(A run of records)
·····

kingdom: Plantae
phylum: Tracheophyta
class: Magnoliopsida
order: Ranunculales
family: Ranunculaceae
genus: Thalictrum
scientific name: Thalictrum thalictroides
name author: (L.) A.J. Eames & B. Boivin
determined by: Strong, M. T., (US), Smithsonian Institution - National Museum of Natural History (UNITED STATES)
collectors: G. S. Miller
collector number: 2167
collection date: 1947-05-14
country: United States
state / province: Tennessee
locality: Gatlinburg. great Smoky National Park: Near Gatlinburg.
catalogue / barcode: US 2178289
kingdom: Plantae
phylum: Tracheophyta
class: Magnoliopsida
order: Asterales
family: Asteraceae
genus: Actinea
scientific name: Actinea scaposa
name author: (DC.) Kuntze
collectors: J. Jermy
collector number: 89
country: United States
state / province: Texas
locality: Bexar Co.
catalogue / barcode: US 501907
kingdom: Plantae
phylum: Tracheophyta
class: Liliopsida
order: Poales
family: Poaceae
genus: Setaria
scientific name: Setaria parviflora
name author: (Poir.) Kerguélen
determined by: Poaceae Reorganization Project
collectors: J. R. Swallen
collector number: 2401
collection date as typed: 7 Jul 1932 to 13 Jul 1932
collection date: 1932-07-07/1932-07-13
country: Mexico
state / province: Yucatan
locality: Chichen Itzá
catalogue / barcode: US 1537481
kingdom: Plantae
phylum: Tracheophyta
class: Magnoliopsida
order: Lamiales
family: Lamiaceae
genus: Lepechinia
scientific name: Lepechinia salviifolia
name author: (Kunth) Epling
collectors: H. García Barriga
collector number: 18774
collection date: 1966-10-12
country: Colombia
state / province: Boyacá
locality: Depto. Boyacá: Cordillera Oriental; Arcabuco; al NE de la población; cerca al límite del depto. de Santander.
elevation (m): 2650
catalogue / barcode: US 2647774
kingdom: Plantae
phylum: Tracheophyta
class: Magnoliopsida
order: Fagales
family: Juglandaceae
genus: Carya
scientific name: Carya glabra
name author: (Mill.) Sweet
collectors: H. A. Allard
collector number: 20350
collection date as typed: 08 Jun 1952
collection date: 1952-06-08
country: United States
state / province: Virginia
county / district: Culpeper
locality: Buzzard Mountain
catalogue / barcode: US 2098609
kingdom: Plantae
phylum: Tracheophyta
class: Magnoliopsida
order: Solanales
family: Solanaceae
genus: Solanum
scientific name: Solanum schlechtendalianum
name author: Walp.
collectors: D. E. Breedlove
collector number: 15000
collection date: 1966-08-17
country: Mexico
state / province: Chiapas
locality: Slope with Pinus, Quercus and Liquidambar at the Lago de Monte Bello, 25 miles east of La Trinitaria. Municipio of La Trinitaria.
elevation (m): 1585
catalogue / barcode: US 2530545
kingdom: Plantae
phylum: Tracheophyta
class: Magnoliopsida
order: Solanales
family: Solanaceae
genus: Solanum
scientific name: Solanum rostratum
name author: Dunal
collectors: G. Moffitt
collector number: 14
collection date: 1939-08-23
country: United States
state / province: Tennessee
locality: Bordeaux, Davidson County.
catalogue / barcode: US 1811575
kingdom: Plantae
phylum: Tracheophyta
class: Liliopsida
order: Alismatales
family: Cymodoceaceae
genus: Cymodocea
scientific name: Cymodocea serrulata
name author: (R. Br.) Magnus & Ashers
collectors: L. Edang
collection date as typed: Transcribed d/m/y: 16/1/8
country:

·····

> What you will do: Copy out all of the data above, substituting "catalog number" for every occurrence of "catalogue / barcode". Leave everything else as it is.

> Full solution:
kingdom: Plantae
phylum: Tracheophyta
class: Magnoliopsida
order: Ranunculales
family: Ranunculaceae
genus: Thalictrum
scientific name: Thalictrum thalictroides
name author: (L.) A.J. Eames & B. Boivin
determined by: Strong, M. T., (US), Smithsonian Institution - National Museum of Natural History (UNITED STATES)
collectors: G. S. Miller
collector number: 2167
collection date: 1947-05-14
country: United States
state / province: Tennessee
locality: Gatlinburg. great Smoky National Park: Near Gatlinburg.
catalog number: US 2178289
kingdom: Plantae
phylum: Tracheophyta
class: Magnoliopsida
order: Asterales
family: Asteraceae
genus: Actinea
scientific name: Actinea scaposa
name author: (DC.) Kuntze
collectors: J. Jermy
collector number: 89
country: United States
state / province: Texas
locality: Bexar Co.
catalog number: US 501907
kingdom: Plantae
phylum: Tracheophyta
class: Liliopsida
order: Poales
family: Poaceae
genus: Setaria
scientific name: Setaria parviflora
name author: (Poir.) Kerguélen
determined by: Poaceae Reorganization Project
collectors: J. R. Swallen
collector number: 2401
collection date as typed: 7 Jul 1932 to 13 Jul 1932
collection date: 1932-07-07/1932-07-13
country: Mexico
state / province: Yucatan
locality: Chichen Itzá
catalog number: US 1537481
kingdom: Plantae
phylum: Tracheophyta
class: Magnoliopsida
order: Lamiales
family: Lamiaceae
genus: Lepechinia
scientific name: Lepechinia salviifolia
name author: (Kunth) Epling
collectors: H. García Barriga
collector number: 18774
collection date: 1966-10-12
country: Colombia
state / province: Boyacá
locality: Depto. Boyacá: Cordillera Oriental; Arcabuco; al NE de la población; cerca al límite del depto. de Santander.
elevation (m): 2650
catalog number: US 2647774
kingdom: Plantae
phylum: Tracheophyta
class: Magnoliopsida
order: Fagales
family: Juglandaceae
genus: Carya
scientific name: Carya glabra
name author: (Mill.) Sweet
collectors: H. A. Allard
collector number: 20350
collection date as typed: 08 Jun 1952
collection date: 1952-06-08
country: United States
state / province: Virginia
county / district: Culpeper
locality: Buzzard Mountain
catalog number: US 2098609
kingdom: Plantae
phylum: Tracheophyta
class: Magnoliopsida
order: Solanales
family: Solanaceae
genus: Solanum
scientific name: Solanum schlechtendalianum
name author: Walp.
collectors: D. E. Breedlove
collector number: 15000
collection date: 1966-08-17
country: Mexico
state / province: Chiapas
locality: Slope with Pinus, Quercus and Liquidambar at the Lago de Monte Bello, 25 miles east of La Trinitaria. Municipio of La Trinitaria.
elevation (m): 1585
catalog number: US 2530545
kingdom: Plantae
phylum: Tracheophyta
class: Magnoliopsida
order: Solanales
family: Solanaceae
genus: Solanum
scientific name: Solanum rostratum
name author: Dunal
collectors: G. Moffitt
collector number: 14
collection date: 1939-08-23
country: United States
state / province: Tennessee
locality: Bordeaux, Davidson County.
catalog number: US 1811575
kingdom: Plantae
phylum: Tracheophyta
class: Liliopsida
order: Alismatales
family: Cymodoceaceae
genus: Cymodocea
scientific name: Cymodocea serrulata
name author: (R. Br.) Magnus & Ashers
collectors: L. Edang
collection date as typed: Transcribed d/m/y: 16/1/8
country:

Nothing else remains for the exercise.